- [Task to carry out] Copy out the text of all the entries below line for line, with no changes. Leave the pictures out of your answer.

(Source data)
========

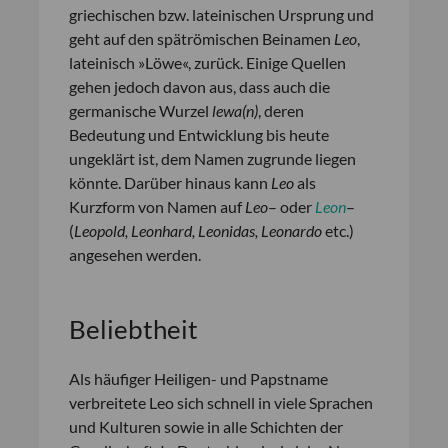
griechischen bzw. lateinischen Ursprung und
geht auf den spätrömischen Beinamen
Leo
,
lateinisch »Löwe«, zurück. Einige Quellen
gehen jedoch davon aus, dass auch die
germanische Wurzel
lewa(n)
, deren
Bedeutung und Entwicklung bis heute
ungeklärt ist, dem Namen zugrunde liegen
könnte. Darüber hinaus kann
Leo
als
Kurzform von Namen auf
Leo
– oder
Leon
–
(
Leopold, Leonhard, Leonidas, Leonardo
etc.)
angesehen werden.
Beliebtheit
Als häufiger Heiligen- und Papstname
verbreitete Leo sich schnell in viele Sprachen
und Kulturen sowie in alle Schichten der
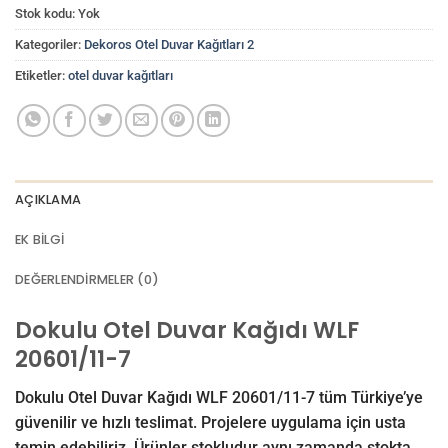
Stok kodu:
Yok
Kategoriler:
Dekoros Otel Duvar Kağıtları 2
Etiketler:
otel duvar kağıtları
AÇIKLAMA
EK BILGI
DEĞERLENDIRMELER (0)
Dokulu Otel Duvar Kağıdı WLF
20601/11-7
Dokulu Otel Duvar Kağıdı WLF 20601/11-7 tüm Türkiye’ye
güvenilir ve hızlı teslimat. Projelere uygulama için usta
temin edebiliriz. Ürünler stokludur aynı zamanda stokta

========

- [Exercise response]
griechischen bzw. lateinischen Ursprung und
geht auf den spätrömischen Beinamen
Leo
,
lateinisch »Löwe«, zurück. Einige Quellen
gehen jedoch davon aus, dass auch die
germanische Wurzel
lewa(n)
, deren
Bedeutung und Entwicklung bis heute
ungeklärt ist, dem Namen zugrunde liegen
könnte. Darüber hinaus kann
Leo
als
Kurzform von Namen auf
Leo
– oder
Leon
–
(
Leopold, Leonhard, Leonidas, Leonardo
etc.)
angesehen werden.
Beliebtheit
Als häufiger Heiligen- und Papstname
verbreitete Leo sich schnell in viele Sprachen
und Kulturen sowie in alle Schichten der
Stok kodu:
Yok
Kategoriler:
Dekoros Otel Duvar Kağıtları 2
Etiketler:
otel duvar kağıtları
AÇIKLAMA
EK BILGI
DEĞERLENDIRMELER (0)
Dokulu Otel Duvar Kağıdı WLF
20601/11-7
Dokulu Otel Duvar Kağıdı WLF 20601/11-7 tüm Türkiye’ye
güvenilir ve hızlı teslimat. Projelere uygulama için usta
temin edebiliriz. Ürünler stokludur aynı zamanda stokta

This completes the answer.